▶ [Text block]
Those comments are gold. They’re much closer to action than a like from someone who barely remembers the post ten minutes later.
This is why marketing on tiktok for retail, beauty, food, and home products often works best when the team has a system for tagging comment themes. Not fancy. Just practical. Questions about price, sizing, ingredients, shipping, compatibility, trust, and comparison shopping. Over time, you start to see what keeps coming up.
A tiktok marketing company worth paying should be able to tell you which comment themes correlate with stronger conversion performance. Not in a vague “community matters” way. In a real way. For example, comments asking about shade match might be a stronger purchase indicator for beauty than generic praise. Comments asking “does this fit under an airplane seat?” might matter more for luggage than “need this.”
That’s the sort of detail a good tiktok social media agency brings to the table.
Likes don’t help much if the comments are doing damage
Sometimes a post gets plenty of likes and still quietly hurts the brand.

▶ [Work to complete]
(1) Which question themes does the passage on TikTok marketing say a team can tag in comments?
(2) Resume the passage on TikTok marketing after its last sentence.
These items are separate material and are not part of the passage on TikTok marketing.

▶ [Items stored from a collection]
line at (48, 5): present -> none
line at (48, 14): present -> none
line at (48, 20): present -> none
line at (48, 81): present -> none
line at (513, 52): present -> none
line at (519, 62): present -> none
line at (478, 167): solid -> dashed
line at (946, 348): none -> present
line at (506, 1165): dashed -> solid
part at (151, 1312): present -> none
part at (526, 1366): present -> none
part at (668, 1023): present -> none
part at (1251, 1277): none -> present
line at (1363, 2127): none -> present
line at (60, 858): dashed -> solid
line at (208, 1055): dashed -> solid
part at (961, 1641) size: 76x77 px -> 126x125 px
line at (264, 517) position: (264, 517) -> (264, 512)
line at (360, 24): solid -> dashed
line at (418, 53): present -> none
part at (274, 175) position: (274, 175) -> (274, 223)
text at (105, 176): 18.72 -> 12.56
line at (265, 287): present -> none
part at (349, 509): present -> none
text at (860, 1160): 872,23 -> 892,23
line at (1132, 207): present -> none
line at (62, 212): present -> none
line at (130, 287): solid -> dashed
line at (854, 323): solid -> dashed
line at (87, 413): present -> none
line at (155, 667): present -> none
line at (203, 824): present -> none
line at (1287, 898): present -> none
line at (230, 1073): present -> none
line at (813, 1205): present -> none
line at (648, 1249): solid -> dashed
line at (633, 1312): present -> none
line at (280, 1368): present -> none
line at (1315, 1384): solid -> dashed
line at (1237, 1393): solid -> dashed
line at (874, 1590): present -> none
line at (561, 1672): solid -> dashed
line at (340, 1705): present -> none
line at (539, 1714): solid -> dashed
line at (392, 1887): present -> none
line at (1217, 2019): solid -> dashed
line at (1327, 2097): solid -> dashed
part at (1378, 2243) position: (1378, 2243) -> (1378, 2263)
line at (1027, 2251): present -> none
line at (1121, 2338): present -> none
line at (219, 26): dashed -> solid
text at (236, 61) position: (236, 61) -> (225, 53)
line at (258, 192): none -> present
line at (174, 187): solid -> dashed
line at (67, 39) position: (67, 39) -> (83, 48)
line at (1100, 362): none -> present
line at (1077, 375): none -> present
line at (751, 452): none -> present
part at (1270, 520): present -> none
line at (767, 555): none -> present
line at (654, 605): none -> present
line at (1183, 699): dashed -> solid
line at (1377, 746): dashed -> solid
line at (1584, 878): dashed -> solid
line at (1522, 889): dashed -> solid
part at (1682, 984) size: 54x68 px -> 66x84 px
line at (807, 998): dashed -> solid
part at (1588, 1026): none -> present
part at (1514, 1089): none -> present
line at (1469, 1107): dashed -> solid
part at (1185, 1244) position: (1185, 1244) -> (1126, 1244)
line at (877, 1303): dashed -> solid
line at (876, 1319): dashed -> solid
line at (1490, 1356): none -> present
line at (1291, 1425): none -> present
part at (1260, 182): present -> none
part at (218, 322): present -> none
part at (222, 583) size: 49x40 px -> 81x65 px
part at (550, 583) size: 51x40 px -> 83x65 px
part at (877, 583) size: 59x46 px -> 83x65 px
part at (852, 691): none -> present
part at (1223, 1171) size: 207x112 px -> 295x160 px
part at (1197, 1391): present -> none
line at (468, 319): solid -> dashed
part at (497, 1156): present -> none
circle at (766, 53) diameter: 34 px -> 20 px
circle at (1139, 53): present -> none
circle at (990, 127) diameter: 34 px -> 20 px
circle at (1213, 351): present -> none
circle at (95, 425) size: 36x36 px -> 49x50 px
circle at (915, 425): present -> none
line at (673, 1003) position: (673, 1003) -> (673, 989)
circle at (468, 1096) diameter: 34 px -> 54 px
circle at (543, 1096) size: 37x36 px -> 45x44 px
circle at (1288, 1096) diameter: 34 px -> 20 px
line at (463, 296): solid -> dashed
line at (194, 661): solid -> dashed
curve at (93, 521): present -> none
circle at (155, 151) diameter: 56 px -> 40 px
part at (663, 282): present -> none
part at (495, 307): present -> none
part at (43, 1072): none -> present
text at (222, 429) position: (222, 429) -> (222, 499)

▶ [Answers per task]
(1) Price, sizing, ingredients, shipping, compatibility, trust, and comparison shopping.

(2)
You see this with overproduced UGC, awkward founder videos, or creators who clearly don’t use the product. The likes roll in because the hook worked or the creator has decent reach. But the comments are calling out inconsistencies, bad demos, weird claims, or missing information.
And comments don’t just sit there. They shape how the next viewer interprets the video.
A beauty ad with strong likes but ten top comments questioning the shade range has a problem. Same for a food product where everyone’s asking why the serving size in the demo doesn’t match the packaging. I’ve even seen a fitness brand get dragged because the resistance band was clearly being used wrong in the first three seconds. Brutal comments, very educational.
That’s why marketing on tiktok in 2026 needs a more mature reporting lens. Likes can support the story. They shouldn’t be the story.
What brands should actually do with this
Not every team needs a giant TikTok war room. But you do need a habit.
Read comments daily on organic posts and ads. Group recurring themes. Feed those themes back into creative. Brief creators with actual objections pulled from previous posts. Adjust landing pages when the same confusion appears again and again. Reply when there’s a real question, not just for optics.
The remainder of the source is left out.